Collected data
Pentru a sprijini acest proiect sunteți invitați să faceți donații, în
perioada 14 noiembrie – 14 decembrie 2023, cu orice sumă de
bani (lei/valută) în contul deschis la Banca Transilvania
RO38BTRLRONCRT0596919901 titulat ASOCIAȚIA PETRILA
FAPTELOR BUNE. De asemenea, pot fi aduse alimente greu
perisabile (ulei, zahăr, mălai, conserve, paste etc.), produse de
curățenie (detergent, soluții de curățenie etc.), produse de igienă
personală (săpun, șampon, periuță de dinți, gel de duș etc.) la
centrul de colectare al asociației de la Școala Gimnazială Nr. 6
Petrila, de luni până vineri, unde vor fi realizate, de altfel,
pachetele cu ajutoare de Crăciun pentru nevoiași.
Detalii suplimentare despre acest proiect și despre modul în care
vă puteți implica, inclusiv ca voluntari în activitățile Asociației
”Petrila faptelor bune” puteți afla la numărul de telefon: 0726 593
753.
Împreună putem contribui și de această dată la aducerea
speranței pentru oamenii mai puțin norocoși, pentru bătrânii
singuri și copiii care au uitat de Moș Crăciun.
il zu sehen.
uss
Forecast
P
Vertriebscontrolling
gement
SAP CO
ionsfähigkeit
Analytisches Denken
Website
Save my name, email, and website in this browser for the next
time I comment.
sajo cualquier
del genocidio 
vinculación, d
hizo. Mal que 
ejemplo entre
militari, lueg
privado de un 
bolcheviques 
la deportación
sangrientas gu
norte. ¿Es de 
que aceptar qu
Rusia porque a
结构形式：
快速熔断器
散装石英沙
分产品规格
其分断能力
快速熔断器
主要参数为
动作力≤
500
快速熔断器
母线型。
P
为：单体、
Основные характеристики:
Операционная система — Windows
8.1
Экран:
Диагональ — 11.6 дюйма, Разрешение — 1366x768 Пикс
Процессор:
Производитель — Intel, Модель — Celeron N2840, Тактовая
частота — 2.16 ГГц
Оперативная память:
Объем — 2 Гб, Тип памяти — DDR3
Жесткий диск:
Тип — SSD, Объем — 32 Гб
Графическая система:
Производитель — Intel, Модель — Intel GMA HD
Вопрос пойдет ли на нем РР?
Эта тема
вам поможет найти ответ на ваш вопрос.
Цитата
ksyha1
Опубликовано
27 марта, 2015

### [YOUR OBJECTIVE]
Wherever the string "proiect" occurs in the entries, copy that whole line.

### [SOLUTION BELOW]
Pentru a sprijini acest proiect sunteți invitați să faceți donații, în
Detalii suplimentare despre acest proiect și despre modul în care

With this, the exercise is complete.